Bless Rob Sheffield. The Rolling Stone scribe returns to grace us with his third book and the spiritual follow-up to his debut, Love Is a Mix Tape; Turn Around Bright Eyes softens the hardest of hearts (trust me) and offers laughter and hope in some of the most unexpected places. A widower, Sheffield left his Virginia home for New York City in 2000, just in time for the new millennium and, within a year, the transformation of the Big Apple in ways that none could have predicted. He also finds new love and shares with us some of what he’s learned with warmth and generosity.
Some will tell you that this isn’t just a story about karaoke or that it’s not just a story about love. It’s about both, of course, but it’s the latter that comes to the fore and makes us fall in with our hero and laugh when he laughs, feel a tinge of grief and doubt when he does. We’ve all taken comfort in Lifetime movies during those long stretches of loneliness when the pain is too painful and the world around us is painfully dull, and so Sheffield’s description of his own time on the couch is especially poignant. That is, for most of us, the darkest hour, the emotional nadir, akin to lighting candles and sitting in a darkened room while listening to Blood on the Tracks or Beck’s Sea Change on repeat. Sheffield knew the abyss into which he was sliding and soon found that there was on thing that could save him: The karaoke bar.
We get a sip of karaoke, as well we should, but mainly through the prism of the author’s life. Because musical taste is personal, we follow along with him as he winds his way through the soundtrack of his youth, his early adulthood and beyond, knowing that if the songs don’t remain the same for us there are similar tunes bound to evoke the same feelings. You may not have the same Boy George fascination as our author but you can empathize with his love of gooey, frivolous pop.

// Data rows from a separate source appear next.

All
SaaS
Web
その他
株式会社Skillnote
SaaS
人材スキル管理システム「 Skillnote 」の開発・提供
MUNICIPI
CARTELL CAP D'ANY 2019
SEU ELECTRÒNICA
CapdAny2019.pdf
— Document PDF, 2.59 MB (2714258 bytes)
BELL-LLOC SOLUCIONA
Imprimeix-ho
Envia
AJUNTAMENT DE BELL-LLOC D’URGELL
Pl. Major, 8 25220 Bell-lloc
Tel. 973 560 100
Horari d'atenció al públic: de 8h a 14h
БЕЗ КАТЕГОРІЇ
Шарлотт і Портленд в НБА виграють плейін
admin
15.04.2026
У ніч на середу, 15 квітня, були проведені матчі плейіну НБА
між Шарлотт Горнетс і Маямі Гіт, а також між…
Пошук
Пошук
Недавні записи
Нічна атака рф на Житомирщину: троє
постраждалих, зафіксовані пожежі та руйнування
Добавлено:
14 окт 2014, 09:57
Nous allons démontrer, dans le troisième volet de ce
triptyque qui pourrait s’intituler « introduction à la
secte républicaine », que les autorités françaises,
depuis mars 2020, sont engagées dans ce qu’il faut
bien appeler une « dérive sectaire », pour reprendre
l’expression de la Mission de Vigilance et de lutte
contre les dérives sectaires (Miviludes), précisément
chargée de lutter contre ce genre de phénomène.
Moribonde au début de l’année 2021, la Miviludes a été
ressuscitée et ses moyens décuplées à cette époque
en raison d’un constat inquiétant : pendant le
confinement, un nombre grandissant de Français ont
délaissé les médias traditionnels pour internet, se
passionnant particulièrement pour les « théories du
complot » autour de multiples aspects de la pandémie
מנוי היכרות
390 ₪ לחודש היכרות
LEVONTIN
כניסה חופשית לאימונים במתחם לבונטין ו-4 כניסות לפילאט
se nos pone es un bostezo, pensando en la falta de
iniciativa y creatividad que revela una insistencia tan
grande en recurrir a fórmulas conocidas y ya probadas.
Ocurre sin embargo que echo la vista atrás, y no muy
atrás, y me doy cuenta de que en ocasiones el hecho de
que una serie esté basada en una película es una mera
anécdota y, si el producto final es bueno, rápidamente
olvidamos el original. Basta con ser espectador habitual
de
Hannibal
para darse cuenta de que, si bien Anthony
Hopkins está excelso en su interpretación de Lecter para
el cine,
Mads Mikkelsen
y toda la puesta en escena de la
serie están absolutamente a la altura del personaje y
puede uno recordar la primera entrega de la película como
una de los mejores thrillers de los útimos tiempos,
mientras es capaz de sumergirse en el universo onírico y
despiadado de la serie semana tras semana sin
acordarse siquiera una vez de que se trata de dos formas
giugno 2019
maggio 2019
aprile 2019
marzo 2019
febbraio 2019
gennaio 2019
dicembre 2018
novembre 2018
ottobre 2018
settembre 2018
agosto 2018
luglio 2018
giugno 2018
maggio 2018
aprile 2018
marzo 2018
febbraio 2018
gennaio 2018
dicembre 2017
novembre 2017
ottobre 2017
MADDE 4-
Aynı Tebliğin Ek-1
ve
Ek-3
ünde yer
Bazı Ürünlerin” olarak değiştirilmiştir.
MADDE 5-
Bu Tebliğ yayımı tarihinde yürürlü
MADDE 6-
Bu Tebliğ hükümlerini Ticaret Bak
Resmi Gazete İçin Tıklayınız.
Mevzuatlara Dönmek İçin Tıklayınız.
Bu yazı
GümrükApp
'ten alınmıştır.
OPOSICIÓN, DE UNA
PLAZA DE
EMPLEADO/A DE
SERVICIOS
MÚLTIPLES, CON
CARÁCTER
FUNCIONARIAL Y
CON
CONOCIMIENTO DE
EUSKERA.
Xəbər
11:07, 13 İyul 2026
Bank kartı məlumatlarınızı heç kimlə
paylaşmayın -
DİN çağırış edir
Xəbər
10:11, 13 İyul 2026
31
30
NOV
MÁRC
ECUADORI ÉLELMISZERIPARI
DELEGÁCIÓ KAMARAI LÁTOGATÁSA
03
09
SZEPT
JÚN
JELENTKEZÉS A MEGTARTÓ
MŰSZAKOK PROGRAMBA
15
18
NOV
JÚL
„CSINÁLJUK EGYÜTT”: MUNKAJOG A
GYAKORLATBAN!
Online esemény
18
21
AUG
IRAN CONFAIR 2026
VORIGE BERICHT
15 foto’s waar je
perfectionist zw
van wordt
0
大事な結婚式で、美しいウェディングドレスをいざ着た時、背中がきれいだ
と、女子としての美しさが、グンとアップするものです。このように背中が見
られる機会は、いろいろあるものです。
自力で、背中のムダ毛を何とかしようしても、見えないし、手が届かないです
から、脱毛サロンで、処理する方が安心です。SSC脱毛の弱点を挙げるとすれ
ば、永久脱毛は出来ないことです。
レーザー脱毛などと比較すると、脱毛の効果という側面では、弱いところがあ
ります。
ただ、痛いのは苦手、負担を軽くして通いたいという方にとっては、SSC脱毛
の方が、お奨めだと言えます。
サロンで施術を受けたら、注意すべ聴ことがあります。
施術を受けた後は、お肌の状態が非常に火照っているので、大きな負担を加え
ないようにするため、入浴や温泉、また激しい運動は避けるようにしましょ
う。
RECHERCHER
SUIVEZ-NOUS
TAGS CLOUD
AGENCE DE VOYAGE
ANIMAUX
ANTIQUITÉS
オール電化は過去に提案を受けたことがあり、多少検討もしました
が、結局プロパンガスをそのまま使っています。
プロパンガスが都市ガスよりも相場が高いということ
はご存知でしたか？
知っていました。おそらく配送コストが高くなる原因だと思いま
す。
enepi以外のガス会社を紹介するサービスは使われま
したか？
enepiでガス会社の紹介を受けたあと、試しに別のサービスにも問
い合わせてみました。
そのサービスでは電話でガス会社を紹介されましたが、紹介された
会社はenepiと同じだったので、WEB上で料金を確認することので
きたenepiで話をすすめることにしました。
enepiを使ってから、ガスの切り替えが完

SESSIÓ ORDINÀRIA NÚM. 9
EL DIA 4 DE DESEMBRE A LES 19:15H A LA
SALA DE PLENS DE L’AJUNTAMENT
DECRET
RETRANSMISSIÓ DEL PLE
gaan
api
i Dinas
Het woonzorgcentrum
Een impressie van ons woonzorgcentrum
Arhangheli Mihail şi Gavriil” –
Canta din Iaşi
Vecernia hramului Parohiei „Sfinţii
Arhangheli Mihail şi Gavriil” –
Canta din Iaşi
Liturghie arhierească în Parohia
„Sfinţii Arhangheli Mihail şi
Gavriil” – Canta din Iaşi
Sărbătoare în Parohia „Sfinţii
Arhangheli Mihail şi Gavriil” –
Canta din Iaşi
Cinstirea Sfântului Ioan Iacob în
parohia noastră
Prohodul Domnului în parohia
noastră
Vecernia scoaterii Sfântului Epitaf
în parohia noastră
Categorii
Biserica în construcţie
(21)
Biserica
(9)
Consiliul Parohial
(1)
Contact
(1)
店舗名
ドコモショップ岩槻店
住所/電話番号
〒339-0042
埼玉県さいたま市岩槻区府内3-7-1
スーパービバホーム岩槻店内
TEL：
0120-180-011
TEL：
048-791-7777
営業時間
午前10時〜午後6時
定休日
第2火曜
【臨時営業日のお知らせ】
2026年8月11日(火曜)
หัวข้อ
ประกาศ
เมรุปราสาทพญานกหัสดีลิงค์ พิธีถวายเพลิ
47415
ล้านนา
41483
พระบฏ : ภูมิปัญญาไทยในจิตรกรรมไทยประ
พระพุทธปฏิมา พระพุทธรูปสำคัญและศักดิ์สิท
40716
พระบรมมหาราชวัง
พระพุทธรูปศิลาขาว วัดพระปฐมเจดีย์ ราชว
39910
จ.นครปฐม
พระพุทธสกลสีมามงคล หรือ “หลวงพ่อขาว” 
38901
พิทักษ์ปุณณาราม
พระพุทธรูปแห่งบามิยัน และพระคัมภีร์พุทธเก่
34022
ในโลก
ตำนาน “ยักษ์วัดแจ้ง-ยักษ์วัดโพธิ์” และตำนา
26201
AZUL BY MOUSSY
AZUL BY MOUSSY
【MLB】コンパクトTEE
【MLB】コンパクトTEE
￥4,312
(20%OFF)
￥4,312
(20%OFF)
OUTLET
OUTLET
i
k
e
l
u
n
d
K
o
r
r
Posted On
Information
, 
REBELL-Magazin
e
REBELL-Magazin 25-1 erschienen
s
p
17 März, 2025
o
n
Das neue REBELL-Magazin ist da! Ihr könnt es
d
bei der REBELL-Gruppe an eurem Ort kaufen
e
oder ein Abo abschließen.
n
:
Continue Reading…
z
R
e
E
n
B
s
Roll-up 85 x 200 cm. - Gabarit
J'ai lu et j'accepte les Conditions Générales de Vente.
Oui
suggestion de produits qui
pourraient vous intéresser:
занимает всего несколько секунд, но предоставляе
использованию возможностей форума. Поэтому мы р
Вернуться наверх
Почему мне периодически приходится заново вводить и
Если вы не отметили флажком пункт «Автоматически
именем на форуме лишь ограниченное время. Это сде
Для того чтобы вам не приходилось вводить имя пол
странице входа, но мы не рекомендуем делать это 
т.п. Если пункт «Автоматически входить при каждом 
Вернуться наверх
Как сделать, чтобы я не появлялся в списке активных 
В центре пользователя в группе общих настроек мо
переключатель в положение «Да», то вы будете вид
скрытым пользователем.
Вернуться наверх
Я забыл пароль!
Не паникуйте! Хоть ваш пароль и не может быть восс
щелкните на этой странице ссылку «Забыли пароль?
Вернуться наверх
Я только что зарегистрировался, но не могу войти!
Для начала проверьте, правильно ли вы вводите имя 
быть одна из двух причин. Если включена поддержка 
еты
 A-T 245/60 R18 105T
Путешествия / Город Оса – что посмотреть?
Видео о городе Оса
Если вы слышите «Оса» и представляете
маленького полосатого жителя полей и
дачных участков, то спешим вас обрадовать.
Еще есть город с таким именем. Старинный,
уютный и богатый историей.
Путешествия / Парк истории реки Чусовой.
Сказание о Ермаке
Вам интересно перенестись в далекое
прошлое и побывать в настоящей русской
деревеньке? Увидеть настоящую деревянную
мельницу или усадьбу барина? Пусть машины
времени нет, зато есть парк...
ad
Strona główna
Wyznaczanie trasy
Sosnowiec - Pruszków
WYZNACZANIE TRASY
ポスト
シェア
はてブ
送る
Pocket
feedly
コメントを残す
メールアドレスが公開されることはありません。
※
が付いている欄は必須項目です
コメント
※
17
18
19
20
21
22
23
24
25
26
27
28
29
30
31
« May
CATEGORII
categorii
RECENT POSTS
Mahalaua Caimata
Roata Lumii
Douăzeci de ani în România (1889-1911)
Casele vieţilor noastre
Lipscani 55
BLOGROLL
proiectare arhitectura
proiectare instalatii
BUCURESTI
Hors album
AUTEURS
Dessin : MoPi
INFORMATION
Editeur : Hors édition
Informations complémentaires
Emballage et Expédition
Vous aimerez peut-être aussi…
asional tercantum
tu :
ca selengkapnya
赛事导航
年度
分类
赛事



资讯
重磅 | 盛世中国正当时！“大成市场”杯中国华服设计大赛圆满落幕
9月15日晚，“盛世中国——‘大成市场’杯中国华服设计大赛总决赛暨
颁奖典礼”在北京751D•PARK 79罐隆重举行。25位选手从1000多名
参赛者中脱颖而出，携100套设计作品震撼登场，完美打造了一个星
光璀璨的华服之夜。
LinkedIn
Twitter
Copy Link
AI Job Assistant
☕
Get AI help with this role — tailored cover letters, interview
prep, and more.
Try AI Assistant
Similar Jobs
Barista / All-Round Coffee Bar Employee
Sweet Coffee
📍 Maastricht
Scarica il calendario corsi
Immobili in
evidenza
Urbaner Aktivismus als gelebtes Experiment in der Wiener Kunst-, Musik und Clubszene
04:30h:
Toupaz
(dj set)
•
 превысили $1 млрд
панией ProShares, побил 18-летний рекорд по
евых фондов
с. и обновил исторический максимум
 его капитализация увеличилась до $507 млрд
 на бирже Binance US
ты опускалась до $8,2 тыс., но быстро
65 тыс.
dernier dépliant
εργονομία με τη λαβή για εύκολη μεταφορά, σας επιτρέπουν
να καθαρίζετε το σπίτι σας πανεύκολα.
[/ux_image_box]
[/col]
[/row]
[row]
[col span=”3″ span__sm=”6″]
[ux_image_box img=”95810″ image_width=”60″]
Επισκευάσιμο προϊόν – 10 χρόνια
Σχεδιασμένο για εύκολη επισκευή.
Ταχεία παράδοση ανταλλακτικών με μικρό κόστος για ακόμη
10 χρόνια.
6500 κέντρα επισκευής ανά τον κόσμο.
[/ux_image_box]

Sheffield is no musical snob, and his knowledge of music from across the universe helps better tell the story. There’s the day when he contemplates picking up a disc by Blackeyed Susan, a side project for former Britny Fox vocalist Dean “Dizzy Dean” Davidson. What one days seems like the record that will always be there, like a used copy of the Spin Doctors’ Pocket Full of Kryptonite in 1995, is soon gone. Within days of his contemplating purchasing an “absurdly overpriced” copy of the record (at $4.99!), both it and virtually everything around it had become a pile of rubble. This is his 9/11 experience, but he doesn’t overstate its significance of play it for the cloying sentimentality that others might.
Turns into family history and the Irish drinking songs that go with it are hilarious and touching, and we’re more than thankful that Sheffield’s parents are as cool as they are, a family with its quirks but a family that has raised a young man who will, in the end, be alright. He even survives Rock ‘n’ Roll Fantasy Camp, where he rubs elbows with Vince Neil, Jack Blades (one of rock’s most affable frontmen), and various sidemen whose credits include time with both Peter Frampton and Billy Joel. (John Waite even crops up!) There’s a meditation on how some men, whether they have all the luck or not, are bound to become Rod Stewart, and, of course, the all-important Beatles.
The chapters that tell the story of how Sheffield meets his second wife and falls in love to a soundtrack that includes Depeche Mode and The Smiths, can’t be beat, and we cheer for him and his new love more than we’ve cheered for any couple in any romantic comedy for the last two decades. It’s the love story that reels us in and holds us in rapt attention as the book unfolds before us, and it’s the love story we’ll remember long after we’ve closed the book for the first last time. You might even argue that Turn Around Bright Eyes is so well-written and the story it tells powerful enough that it might just make you want to fall in love all over again.